Grand jury's scathing casino report sparks state hearings
HARRISBURG — The House Gaming Oversight Committee will hold hearings this summer on developing legislation stemming from a blistering grand jury report on casino regulation.
Republican Rep. Curt Schroder, the panel's chairman from Chester County, said the hearings would address numerous recommendations made by the grand jury -- from ending a culture of secrecy to improving hiring practices at the Pennsylvania Gaming Control Board.
A report from a two-year grand jury investigation released Tuesday found that the board charged with regulating the state's casino industry and protecting taxpayers instead protected casino interests, provided patronage jobs for lawmakers to deal out, mollified the politically powerful and thwarted the public's right to know.
The investigation into the control Board, which the state Attorney General's Office initiated, recommended no criminal charges. But it described an agency operating largely in secret and hiding criminal allegations or financial troubles of politically connected casino applicants.
"It's our job to take people and companies that are unsuitable and make them suitable," Michael Schwoyer, the board's former chief enforcement counsel, told three investigators in July 2006, five months before the board awarded 11 casino licenses, according to the grand jury report.
Employees cut 51 pages from the financial suitability report of former North Shore casino owner Don Barden, including damaging information such as the $11.1 million he lost at other casinos during the five years preceding his being awarded the Pittsburgh license in 2006, and the poor performance of his other casinos. Barden, who died last week, had to give up the license when his financing collapsed in 2008.
Board Chairman Gregory Fajt, who was appointed in 2009, issued a statement saying the board has been an "unmitigated success."
"The board has steadfastly and repeatedly said that we did our work well, we have protected the public, and the citizens of Pennsylvania are reaping tremendous dividends from our work," Fajt said. "After this grand jury met for more than two years, there were no arrests, no presentments, no indictments. They found no criminal activity because there was, in fact, no criminal activity to be found."
The report rehashes "old news," Fajt said.
The Tribune-Review reported in October 2007 that internal documents called Barden's bid a "very high risk" and that some employees believed he hadn't been fully vetted.
Among the stable of lawyers tasked with preparing reports on the casino applicants' financial suitability, "virtually every" one told the state grand jury that they couldn't remember anything about preparing the final reports. The person in charge of the reports, Director of Licensing Susan Hensel, "admitted that she did not read the content of the financial suitability reports and that she had no involvement in many key decisions in the licensing process."
"If selective amnesia was a crime, there'd be people going to jail," said Rep. Mike Vereb, R-Montgomery County, a critic of the control board.
The investigation began while Republican Gov. Tom Corbett served as the state's top prosecutor. It continued under his successor, acting Attorney General William H. Ryan Jr.
The General Assembly authorized casino gambling in 2004. The board awarded 11 slot licenses in 2006. Since then, 10 casinos opened.

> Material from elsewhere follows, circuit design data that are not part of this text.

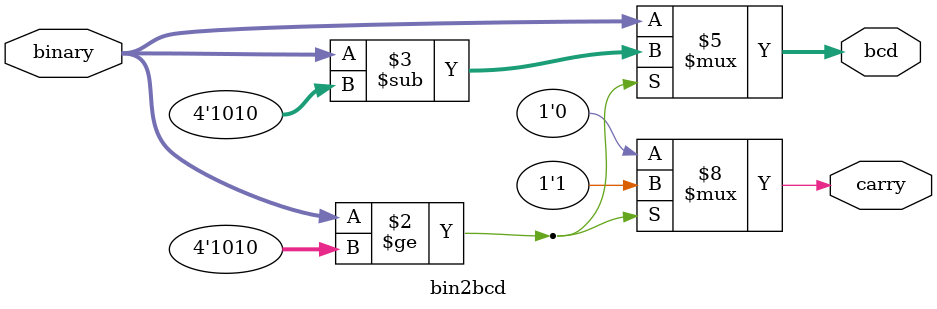
<source format=sv>
module bin2bcd (
  input logic [3:0] binary,
  output logic [3:0] bcd,
  output logic carry
);
  // …
  // Add your description here
  always_comb begin
    if (binary >= 4'd10) begin
      carry = 1'b1;
      bcd   = binary - 4'd10;  
    end else begin
      carry = 1'b0;
      bcd   = binary;          
    end
  end
  // …
endmodule

</source>
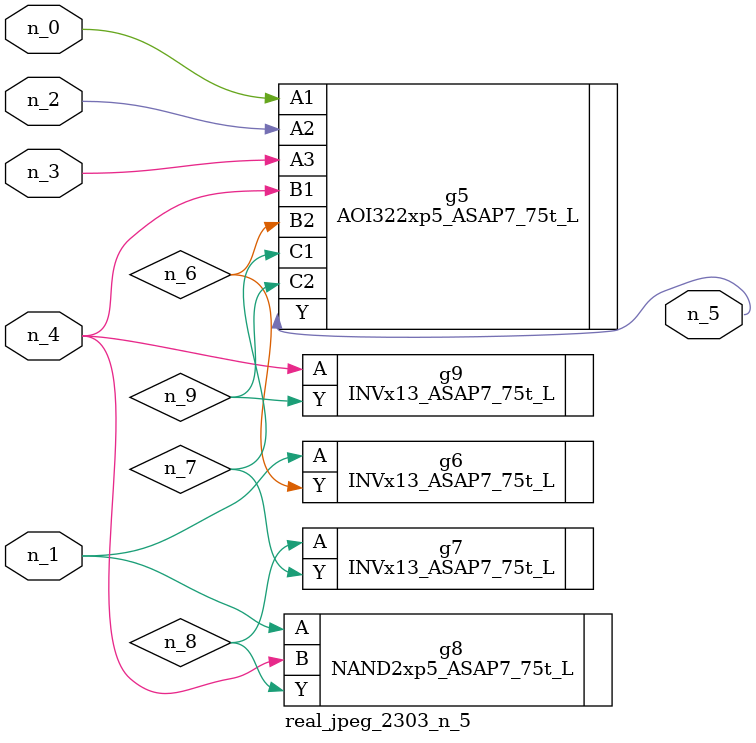
<source format=v>
module real_jpeg_2303_n_5 (n_4, n_0, n_1, n_2, n_3, n_5);

input n_4;
input n_0;
input n_1;
input n_2;
input n_3;

output n_5;

wire n_8;
wire n_6;
wire n_7;
wire n_9;

AOI322xp5_ASAP7_75t_L g5 ( 
.A1(n_0),
.A2(n_2),
.A3(n_3),
.B1(n_4),
.B2(n_6),
.C1(n_7),
.C2(n_9),
.Y(n_5)
);

INVx13_ASAP7_75t_L g6 ( 
.A(n_1),
.Y(n_6)
);

NAND2xp5_ASAP7_75t_L g8 ( 
.A(n_1),
.B(n_4),
.Y(n_8)
);

INVx13_ASAP7_75t_L g9 ( 
.A(n_4),
.Y(n_9)
);

INVx13_ASAP7_75t_L g7 ( 
.A(n_8),
.Y(n_7)
);


endmodule
</source>
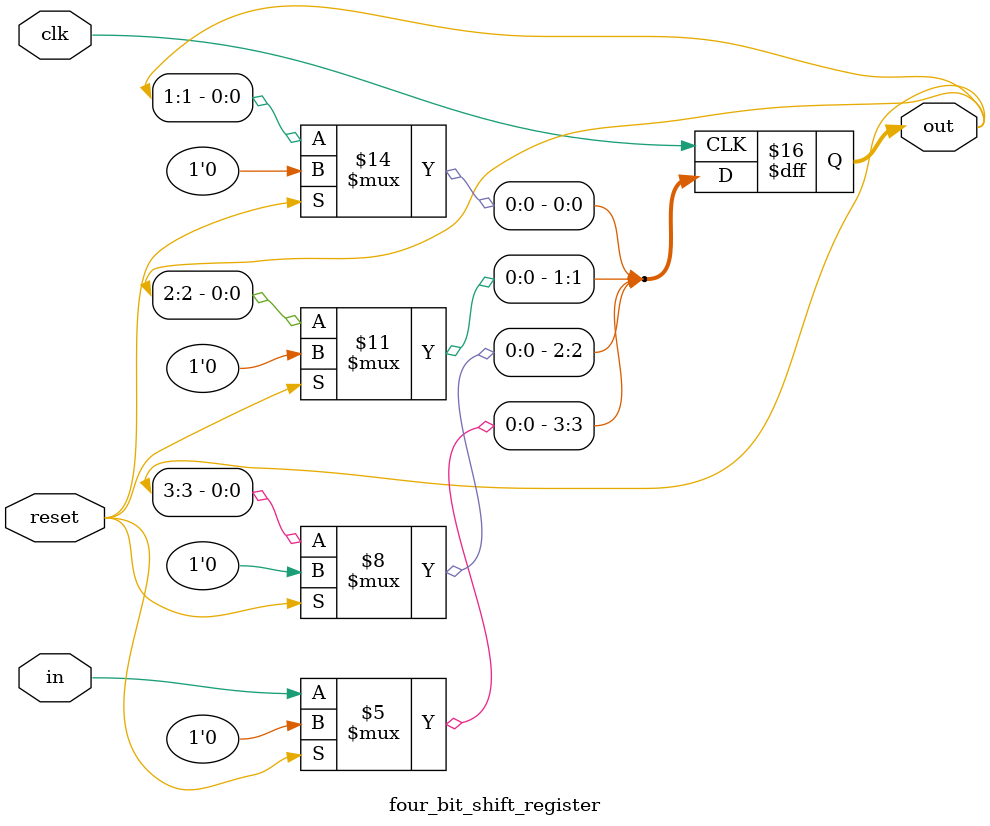
<source format=v>
module four_bit_shift_register(in, out, clk, reset);
    input in, clk, reset;
    output[3:0] out;
    reg[3:0] out;
    
    initial begin
    out <=4'b1000;
    end
   
    always@(posedge clk)
    begin
        if(reset==1)
          out<=0;
        else
        begin
        out[0]<=out[1];
        out[1]<=out[2];
        out[2]<=out[3];
        out[3]<=in;
        end
   end
endmodule

</source>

"Changing investigative reports at the gaming board was as commonplace as apple pie to the average family in Pennsylvania," Vereb said.
Former board member Ken McCabe of Cranberry denied that he was told who should get licenses.
"Nothing was predetermined, at least not in my book, and I think I can speak for (former Commissioner Sanford Rivers, of Churchill)," McCabe said.
Vereb sponsored a bill that would transfer the board's investigative arm, the Bureau of Investigations and Enforcement, to the Attorney General's Office. The grand jury recommends separating the bureau from the rest of the board, too, but said it should be an independent agency.
Other recommendations include criminalizing intentional violations of the Gaming Act, and requiring greater transparency. According to the report, the board used the gaming law's confidentiality provision "as a sword rather than a shield," and exhibited a "desire to conceal, obfuscate and disguise its process rather than to seek transparency and inclusion."
The report says the Legislature's Black Caucus threatened to vote against the Gaming Act unless leaders guaranteed blacks would get a seat on the control board and at least one casino license. According to the report, DeWeese and former Rep. Mike Veon said ex-board member Jeffrey Coy "would be responsive to their needs." Coy could not be reached.
Veon is in prison on unrelated felony convictions. DeWeese could not be reached.
Barden was the only minority to win a casino license.
State Rep. Joe Preston, D-East Liberty, remembered the maneuvering differently.
"We met with the governor as a caucus, which is what we're supposed to do," to ensure minorities got equal consideration for jobs and casino licenses, said Preston, who is black.
Board members weren't interviewed until just a few weeks ago, McCabe said.
"By the time the grand jury got to us, they'd already made up their minds," McCabe said. "It was apparent to me that they didn't want to hear the truth. ... We were taking a lot of things into consideration, versus just one report from one tentacle of our agency, but that didn't seem to matter" to the grand jury.